■ **How to complete this task**:
From the entries below, reproduce exactly the line containing "- hepatic veins: bounding", the line containing "- portal vein (with intrahepatic branches): (100, 201, 206, 289)", and every line in between, with nothing added.

■ **Given records**:
⁂
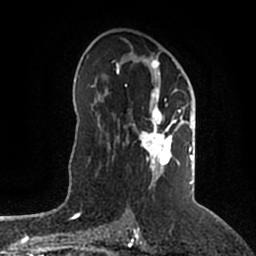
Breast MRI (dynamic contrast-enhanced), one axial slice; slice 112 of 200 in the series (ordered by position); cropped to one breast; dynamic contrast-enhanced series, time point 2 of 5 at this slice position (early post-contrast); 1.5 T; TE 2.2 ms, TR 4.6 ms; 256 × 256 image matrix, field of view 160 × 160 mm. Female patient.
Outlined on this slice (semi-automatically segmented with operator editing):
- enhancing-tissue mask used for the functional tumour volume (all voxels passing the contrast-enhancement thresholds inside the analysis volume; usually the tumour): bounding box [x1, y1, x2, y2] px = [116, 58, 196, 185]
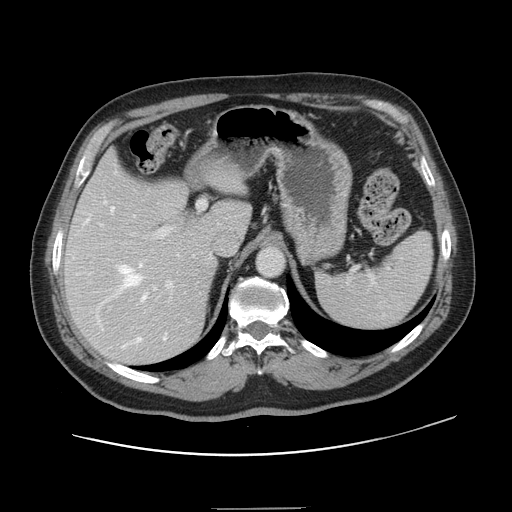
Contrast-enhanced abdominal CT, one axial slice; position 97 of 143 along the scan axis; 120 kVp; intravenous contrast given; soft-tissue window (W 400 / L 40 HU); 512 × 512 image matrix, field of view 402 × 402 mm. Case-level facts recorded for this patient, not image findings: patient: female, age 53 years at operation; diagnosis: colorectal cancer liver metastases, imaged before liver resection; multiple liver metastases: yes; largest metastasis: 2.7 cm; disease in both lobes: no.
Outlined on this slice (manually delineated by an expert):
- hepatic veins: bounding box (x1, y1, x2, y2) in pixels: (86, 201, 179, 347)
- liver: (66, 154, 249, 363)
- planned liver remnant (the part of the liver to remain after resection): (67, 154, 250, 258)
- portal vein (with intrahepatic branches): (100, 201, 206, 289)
⁂
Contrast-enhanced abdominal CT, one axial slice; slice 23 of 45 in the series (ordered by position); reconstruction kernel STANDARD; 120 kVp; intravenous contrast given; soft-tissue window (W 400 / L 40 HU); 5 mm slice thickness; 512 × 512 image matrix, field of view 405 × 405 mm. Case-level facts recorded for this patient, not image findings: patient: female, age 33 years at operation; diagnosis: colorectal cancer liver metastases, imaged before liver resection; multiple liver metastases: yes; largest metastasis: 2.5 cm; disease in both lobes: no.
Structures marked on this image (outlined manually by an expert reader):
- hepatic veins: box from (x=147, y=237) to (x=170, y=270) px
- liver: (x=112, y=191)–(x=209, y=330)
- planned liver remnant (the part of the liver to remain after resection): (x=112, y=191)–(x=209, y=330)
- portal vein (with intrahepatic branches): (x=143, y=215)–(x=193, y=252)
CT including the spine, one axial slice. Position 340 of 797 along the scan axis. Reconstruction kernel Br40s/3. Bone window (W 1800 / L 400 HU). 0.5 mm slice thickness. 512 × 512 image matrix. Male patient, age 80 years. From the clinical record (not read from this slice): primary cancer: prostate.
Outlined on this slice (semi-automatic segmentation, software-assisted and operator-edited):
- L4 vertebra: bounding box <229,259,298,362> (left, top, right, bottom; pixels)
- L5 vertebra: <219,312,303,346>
⁂
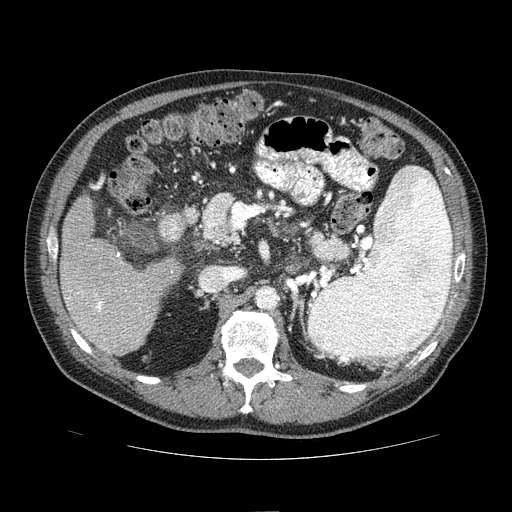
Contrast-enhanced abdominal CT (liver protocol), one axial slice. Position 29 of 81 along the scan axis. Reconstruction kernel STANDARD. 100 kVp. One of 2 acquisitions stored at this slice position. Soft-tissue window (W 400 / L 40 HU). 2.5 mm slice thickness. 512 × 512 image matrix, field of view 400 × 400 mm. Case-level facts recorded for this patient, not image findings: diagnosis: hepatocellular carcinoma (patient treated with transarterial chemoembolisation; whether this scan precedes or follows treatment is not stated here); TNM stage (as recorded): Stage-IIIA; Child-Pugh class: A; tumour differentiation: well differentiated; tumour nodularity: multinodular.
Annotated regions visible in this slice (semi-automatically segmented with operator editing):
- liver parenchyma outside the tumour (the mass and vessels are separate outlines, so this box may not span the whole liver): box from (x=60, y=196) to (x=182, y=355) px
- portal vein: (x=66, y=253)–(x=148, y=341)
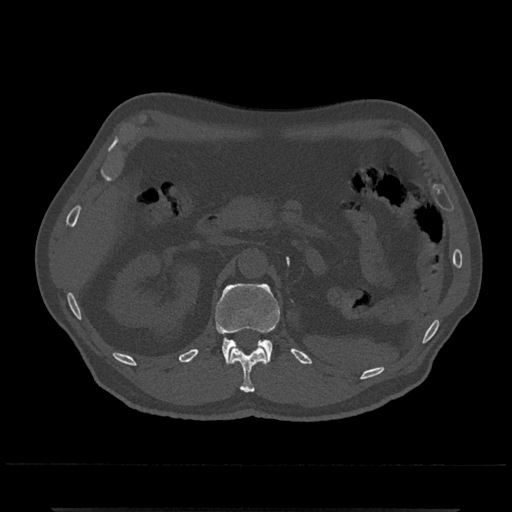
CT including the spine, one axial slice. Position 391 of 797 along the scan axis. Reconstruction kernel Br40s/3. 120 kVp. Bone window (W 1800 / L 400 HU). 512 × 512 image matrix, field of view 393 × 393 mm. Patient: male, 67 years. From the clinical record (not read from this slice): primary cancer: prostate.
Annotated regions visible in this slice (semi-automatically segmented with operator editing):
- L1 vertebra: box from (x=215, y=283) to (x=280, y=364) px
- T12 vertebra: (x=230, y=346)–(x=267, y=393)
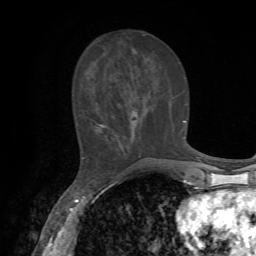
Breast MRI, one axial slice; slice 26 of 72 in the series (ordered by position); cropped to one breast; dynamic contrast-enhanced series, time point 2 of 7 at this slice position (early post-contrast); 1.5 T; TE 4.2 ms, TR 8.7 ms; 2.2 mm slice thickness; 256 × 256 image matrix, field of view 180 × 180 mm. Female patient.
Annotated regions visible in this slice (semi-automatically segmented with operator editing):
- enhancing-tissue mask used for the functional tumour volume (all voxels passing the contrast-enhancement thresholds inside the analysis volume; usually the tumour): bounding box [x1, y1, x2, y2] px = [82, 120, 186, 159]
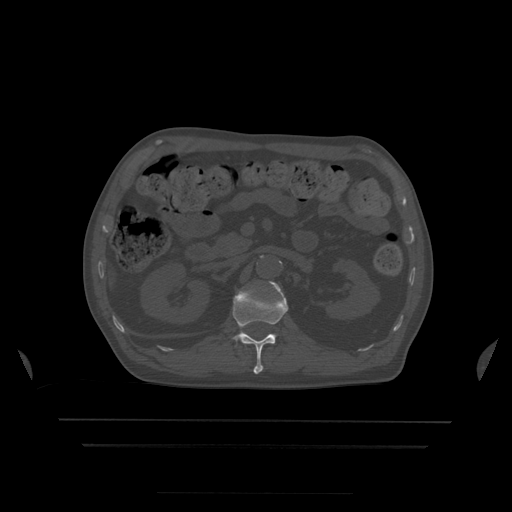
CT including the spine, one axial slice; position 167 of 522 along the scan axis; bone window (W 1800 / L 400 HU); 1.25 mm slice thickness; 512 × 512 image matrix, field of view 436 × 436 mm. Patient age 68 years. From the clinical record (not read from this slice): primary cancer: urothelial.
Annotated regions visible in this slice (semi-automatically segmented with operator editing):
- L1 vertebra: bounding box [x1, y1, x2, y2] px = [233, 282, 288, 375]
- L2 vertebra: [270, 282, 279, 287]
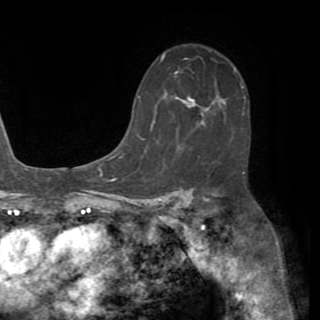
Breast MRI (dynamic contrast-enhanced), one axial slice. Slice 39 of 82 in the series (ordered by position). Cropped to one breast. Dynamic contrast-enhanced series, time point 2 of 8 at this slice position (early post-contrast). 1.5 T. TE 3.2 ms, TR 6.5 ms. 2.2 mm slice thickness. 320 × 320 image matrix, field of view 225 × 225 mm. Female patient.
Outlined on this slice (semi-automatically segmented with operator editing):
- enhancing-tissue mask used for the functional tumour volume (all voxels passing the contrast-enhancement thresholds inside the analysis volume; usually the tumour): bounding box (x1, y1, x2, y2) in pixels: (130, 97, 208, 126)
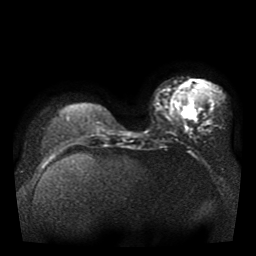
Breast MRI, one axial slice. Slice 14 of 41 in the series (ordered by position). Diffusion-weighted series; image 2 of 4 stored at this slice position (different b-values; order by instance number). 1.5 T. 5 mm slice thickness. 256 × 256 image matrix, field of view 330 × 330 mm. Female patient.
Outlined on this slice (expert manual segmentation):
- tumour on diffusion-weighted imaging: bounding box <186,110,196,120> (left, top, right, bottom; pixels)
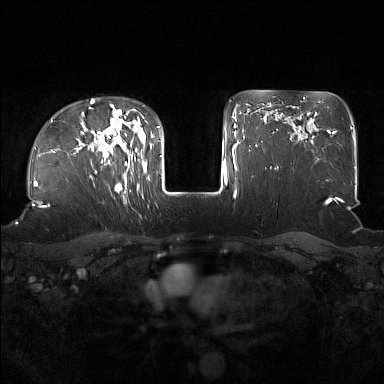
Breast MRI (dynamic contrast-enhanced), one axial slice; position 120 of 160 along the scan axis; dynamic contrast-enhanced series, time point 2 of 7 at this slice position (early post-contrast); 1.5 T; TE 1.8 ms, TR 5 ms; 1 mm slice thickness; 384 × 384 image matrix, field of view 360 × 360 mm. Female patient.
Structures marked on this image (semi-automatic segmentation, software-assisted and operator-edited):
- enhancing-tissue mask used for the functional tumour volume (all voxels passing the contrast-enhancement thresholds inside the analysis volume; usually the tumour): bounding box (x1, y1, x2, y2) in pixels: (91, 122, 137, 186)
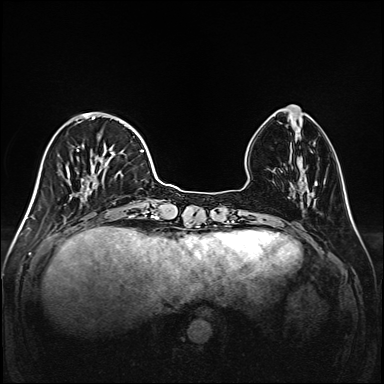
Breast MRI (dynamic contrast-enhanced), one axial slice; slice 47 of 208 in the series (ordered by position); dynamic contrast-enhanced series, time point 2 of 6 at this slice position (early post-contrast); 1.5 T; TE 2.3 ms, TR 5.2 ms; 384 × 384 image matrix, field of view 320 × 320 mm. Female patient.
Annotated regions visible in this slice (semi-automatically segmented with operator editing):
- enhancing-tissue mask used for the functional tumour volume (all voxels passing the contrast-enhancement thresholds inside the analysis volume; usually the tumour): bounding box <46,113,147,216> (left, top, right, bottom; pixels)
⁂
■ **Output of the task**:
- hepatic veins: bounding box (x1, y1, x2, y2) in pixels: (86, 201, 179, 347)
- liver: (66, 154, 249, 363)
- planned liver remnant (the part of the liver to remain after resection): (67, 154, 250, 258)
- portal vein (with intrahepatic branches): (100, 201, 206, 289)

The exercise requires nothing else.